#### About this exercise:
Across the entries below, count the lines that contain the word "pixels" and reply with that number only.

[Dataset entries]

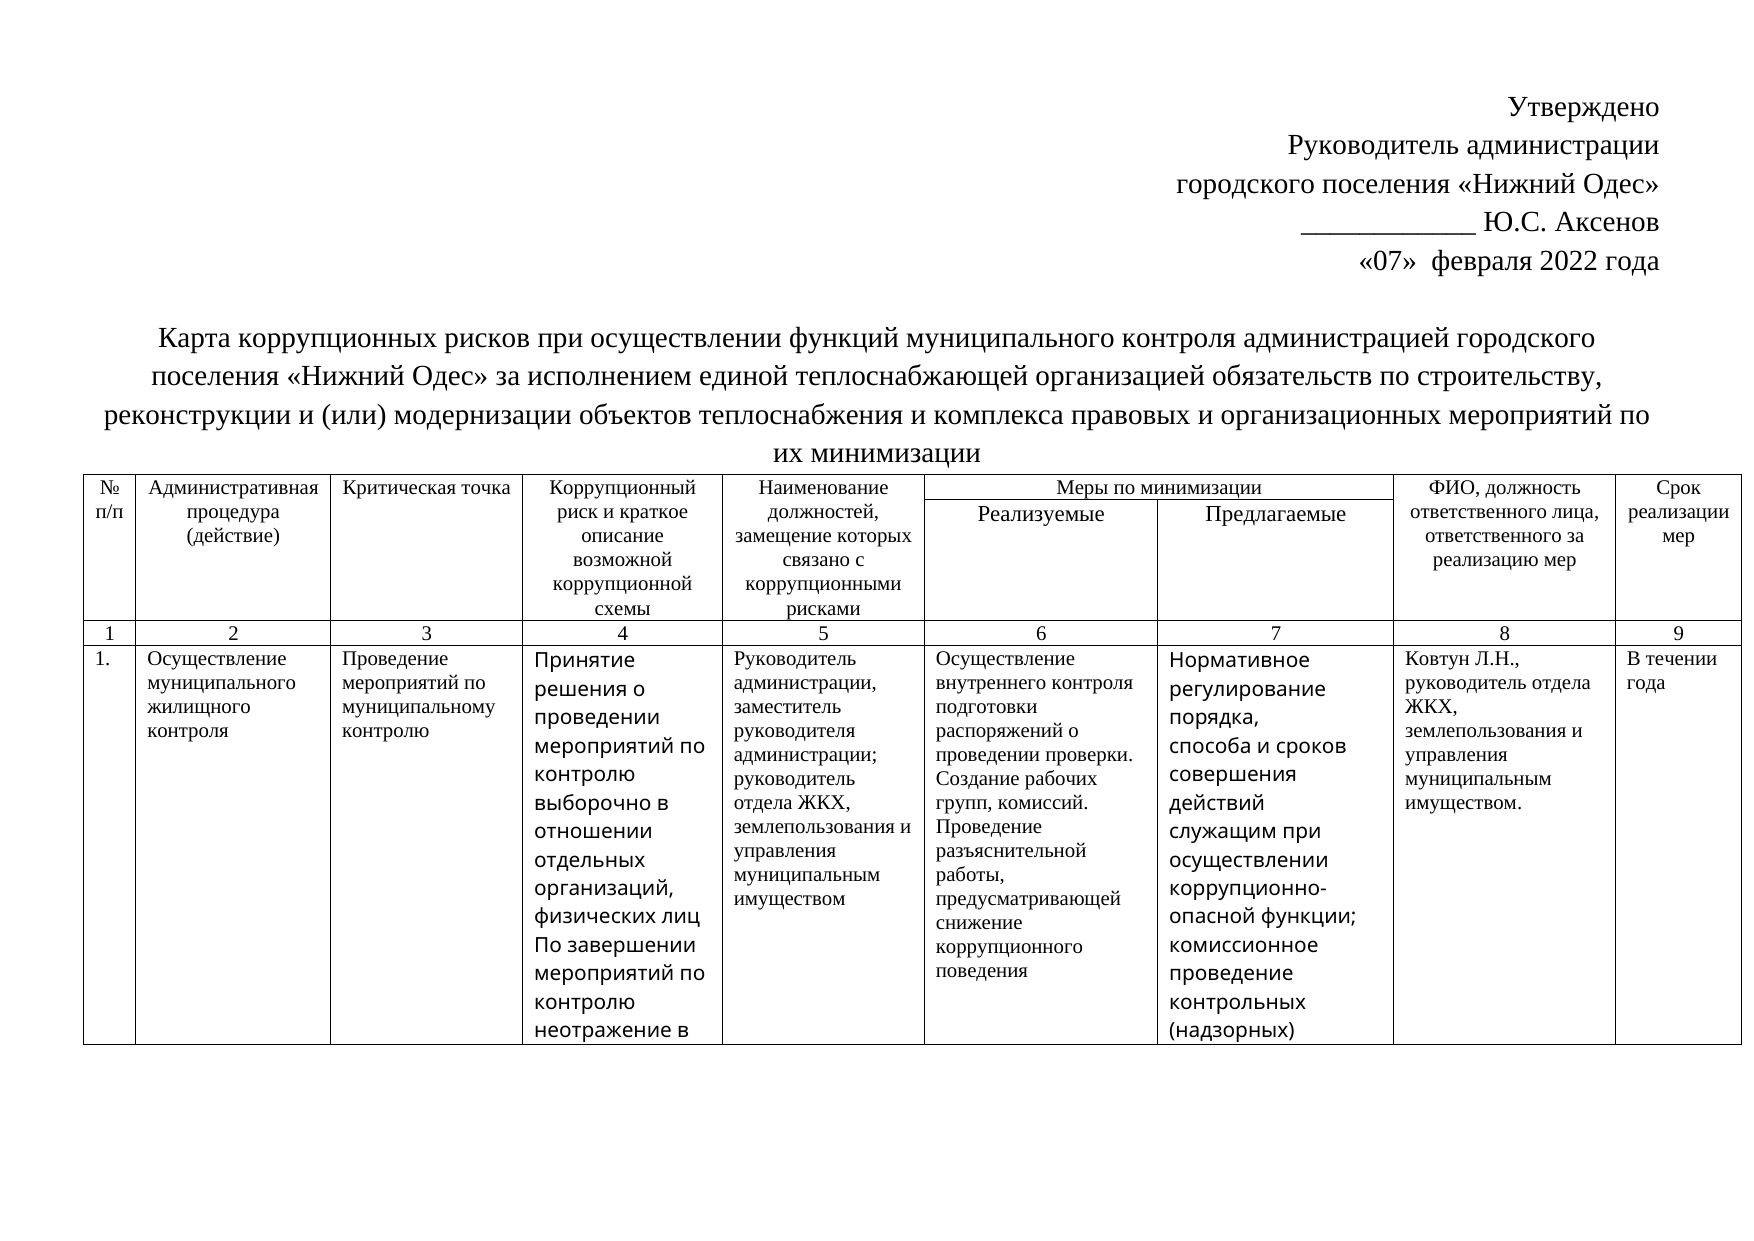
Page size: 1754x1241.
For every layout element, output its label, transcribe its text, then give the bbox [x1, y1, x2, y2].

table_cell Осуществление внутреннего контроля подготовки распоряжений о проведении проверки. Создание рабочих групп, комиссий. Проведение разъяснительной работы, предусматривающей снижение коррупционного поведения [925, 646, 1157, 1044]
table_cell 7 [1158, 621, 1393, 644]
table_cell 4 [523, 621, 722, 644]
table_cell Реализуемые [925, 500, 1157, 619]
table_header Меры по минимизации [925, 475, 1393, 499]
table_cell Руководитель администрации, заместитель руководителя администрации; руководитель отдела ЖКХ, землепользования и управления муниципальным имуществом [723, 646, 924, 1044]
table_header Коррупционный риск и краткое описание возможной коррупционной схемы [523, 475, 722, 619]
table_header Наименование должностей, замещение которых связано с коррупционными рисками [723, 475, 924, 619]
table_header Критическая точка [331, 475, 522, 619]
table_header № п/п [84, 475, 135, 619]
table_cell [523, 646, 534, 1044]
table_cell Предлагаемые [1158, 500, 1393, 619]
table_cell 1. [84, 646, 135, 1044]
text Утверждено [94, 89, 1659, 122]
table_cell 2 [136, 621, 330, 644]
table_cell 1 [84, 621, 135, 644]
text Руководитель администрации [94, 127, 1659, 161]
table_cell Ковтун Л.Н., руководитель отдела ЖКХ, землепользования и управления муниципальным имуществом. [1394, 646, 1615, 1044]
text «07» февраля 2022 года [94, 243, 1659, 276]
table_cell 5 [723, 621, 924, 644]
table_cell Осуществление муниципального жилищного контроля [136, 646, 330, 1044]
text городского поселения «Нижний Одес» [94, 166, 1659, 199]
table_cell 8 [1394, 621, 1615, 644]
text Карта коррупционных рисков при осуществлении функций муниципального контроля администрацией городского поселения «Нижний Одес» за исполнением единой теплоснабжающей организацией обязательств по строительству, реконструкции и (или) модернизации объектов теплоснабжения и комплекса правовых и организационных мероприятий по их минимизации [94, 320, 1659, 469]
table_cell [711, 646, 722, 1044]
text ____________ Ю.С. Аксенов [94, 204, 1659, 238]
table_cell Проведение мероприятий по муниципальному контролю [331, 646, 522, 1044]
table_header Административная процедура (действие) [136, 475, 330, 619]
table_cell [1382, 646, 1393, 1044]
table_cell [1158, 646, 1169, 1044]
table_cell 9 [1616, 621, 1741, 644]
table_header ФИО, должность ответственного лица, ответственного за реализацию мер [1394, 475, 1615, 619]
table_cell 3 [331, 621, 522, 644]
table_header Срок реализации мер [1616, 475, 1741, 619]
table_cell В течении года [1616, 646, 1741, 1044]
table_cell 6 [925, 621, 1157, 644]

==

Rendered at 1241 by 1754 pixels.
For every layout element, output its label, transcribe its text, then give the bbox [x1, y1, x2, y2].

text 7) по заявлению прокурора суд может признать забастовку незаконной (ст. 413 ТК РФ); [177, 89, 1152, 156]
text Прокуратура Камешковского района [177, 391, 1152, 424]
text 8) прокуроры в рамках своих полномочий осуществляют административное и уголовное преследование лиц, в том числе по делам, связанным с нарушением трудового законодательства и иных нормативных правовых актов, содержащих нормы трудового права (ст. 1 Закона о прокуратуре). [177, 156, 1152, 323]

--

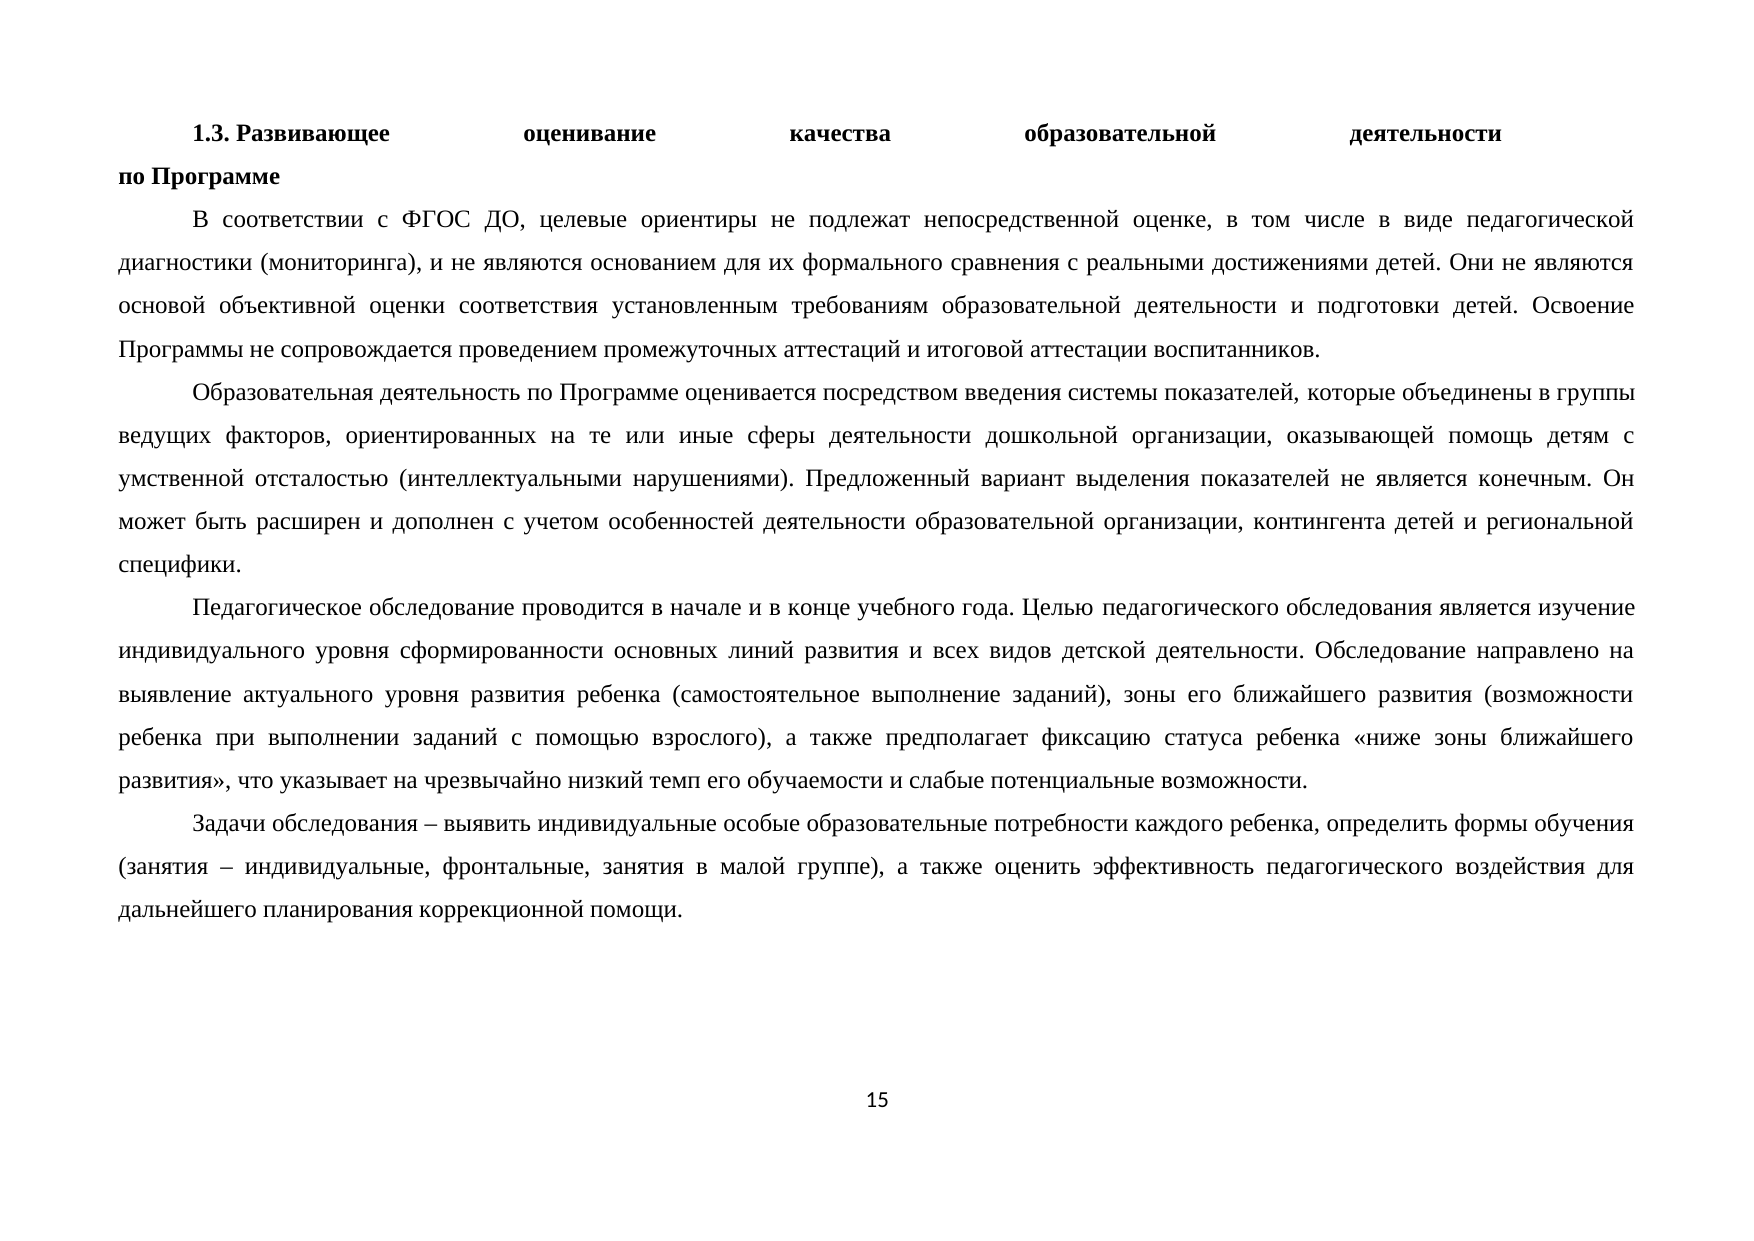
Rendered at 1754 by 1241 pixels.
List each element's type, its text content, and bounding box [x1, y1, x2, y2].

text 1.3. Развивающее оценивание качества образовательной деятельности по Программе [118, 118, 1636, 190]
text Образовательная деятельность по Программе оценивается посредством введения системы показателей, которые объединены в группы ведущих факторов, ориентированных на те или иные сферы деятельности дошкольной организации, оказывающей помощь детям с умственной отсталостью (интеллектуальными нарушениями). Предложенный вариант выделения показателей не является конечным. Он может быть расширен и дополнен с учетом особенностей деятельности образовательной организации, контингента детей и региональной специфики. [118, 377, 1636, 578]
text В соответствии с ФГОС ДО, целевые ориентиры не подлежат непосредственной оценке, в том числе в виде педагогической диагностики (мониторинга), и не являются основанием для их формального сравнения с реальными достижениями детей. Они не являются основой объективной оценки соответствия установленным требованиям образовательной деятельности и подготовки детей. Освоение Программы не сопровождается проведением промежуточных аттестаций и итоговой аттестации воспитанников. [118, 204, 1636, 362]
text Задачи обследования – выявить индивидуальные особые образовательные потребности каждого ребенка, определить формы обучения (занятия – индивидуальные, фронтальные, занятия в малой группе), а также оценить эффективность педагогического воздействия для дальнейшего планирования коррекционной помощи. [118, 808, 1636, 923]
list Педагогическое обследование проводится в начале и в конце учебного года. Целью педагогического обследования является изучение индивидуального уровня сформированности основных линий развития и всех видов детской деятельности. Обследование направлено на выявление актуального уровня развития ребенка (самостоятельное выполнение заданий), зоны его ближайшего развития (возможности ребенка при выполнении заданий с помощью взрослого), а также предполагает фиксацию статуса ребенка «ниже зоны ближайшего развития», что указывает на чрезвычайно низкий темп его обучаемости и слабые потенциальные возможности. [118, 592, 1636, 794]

#### Solution to the problem:
2